SOURCE EXTRACT:
Thursday, November 26, 2015

Empty Chairs at Empty Tables

I do stupid things when I grieve. I panic. I make rash decisions. I do things I might not normally do when riding the anxiety train. Perhaps they're mild things in the long run. I mean, I've never ran off and went on a sex spree, or done drugs, or anything permanently damaging. Well, I might have a few minor scars. I only manage to dangle off the side of the anxiety train.

But for me, they are shifts in my normal decision-making process.

When I lost my first dom, I burned his shit and then I became play partners with a couple for several months, doing things I might never have done otherwise. I'm not sure how I feel about it now. It went farther than I had intended, but fate saw to it that it didn't go somewhere I would have really regretted. We had discussed it, but circumstances prevented it.

Maybe I should set it on fire too.
When I thought Daddy had broken up with me, I immediately went out and agreed to move in with a friend. Hence the new window in my Sinful Sunday posts. We got back together, but I work fast when I'm upset.

But now, I'm not really sure what to do with my grief. I feel like there is no real outlet for it. I've bought Christmas presents. I've arranged private play dates with Peach. I've cursed at a U-haul box and stomped it into oblivion.

PROVIDED INFORMATION:
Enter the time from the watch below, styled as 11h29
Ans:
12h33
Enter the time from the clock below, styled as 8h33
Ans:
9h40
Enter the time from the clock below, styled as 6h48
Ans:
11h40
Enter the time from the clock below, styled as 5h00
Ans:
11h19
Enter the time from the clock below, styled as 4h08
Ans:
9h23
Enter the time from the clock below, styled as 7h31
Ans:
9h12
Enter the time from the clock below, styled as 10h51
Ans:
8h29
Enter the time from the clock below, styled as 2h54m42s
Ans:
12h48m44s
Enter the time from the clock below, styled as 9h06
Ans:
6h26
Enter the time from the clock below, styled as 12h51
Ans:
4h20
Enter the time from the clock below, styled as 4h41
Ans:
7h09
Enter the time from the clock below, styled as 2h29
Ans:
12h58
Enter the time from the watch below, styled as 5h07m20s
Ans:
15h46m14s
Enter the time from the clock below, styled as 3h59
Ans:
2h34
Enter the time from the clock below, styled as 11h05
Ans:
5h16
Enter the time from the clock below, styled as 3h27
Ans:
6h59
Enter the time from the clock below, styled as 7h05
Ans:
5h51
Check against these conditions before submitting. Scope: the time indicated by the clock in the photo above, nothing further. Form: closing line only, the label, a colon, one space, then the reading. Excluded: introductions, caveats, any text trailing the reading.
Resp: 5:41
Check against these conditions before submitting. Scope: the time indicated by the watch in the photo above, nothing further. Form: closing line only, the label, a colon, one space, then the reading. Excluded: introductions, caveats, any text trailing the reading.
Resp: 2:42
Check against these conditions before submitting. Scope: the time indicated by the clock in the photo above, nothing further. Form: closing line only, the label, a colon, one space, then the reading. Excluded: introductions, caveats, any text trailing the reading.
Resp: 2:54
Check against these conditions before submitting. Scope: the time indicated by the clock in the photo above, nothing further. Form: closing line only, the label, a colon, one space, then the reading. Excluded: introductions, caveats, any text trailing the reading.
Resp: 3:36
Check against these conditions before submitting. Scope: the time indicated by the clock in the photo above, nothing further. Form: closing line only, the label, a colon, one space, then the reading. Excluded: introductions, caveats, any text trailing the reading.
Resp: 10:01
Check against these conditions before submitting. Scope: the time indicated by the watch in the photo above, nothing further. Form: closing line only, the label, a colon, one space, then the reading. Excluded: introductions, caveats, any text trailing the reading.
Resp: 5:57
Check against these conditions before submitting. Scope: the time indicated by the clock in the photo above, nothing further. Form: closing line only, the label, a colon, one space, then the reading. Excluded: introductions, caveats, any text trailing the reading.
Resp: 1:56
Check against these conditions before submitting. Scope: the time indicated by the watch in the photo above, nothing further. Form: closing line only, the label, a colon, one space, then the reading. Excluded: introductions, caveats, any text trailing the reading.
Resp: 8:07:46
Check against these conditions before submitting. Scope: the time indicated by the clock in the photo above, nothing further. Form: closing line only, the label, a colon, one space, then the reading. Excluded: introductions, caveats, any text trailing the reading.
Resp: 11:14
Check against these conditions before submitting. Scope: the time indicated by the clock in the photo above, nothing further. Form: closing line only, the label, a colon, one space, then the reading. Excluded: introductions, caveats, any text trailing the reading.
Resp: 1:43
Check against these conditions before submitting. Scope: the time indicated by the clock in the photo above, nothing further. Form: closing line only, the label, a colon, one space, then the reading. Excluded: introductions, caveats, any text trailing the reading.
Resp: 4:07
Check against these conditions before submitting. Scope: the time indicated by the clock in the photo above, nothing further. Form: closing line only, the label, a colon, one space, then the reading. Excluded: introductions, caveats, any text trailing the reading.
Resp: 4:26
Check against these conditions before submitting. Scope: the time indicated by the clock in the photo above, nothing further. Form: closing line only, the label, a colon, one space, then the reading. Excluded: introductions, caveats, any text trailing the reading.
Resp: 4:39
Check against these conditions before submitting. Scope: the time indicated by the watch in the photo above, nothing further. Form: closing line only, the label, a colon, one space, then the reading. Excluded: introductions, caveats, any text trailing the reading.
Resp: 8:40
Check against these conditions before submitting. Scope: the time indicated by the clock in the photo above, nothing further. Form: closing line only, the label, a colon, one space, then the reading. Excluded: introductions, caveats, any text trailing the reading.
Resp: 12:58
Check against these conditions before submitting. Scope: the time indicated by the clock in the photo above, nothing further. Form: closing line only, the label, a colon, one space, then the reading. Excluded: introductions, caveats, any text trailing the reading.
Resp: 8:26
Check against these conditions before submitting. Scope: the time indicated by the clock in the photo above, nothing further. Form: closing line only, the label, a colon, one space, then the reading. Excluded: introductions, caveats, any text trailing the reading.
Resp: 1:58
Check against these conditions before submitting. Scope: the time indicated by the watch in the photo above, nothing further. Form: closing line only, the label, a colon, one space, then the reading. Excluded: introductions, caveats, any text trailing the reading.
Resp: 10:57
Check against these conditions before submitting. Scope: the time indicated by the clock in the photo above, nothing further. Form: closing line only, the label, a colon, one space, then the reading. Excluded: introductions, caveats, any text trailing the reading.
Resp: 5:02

PROBLEMS AND TASKS:
1. In the blog post, what did the writer curse at and stomp into oblivion?
2. Retype everything in the blog post from "I do stupid" down to "normal decision-making process.".
The entries have nothing to do with this.

RESPONSES TO THE TASKS:
1. A U-haul box.

2.
I do stupid things when I grieve. I panic. I make rash decisions. I do things I might not normally do when riding the anxiety train. Perhaps they're mild things in the long run. I mean, I've never ran off and went on a sex spree, or done drugs, or anything permanently damaging. Well, I might have a few minor scars. I only manage to dangle off the side of the anxiety train.

But for me, they are shifts in my normal decision-making process.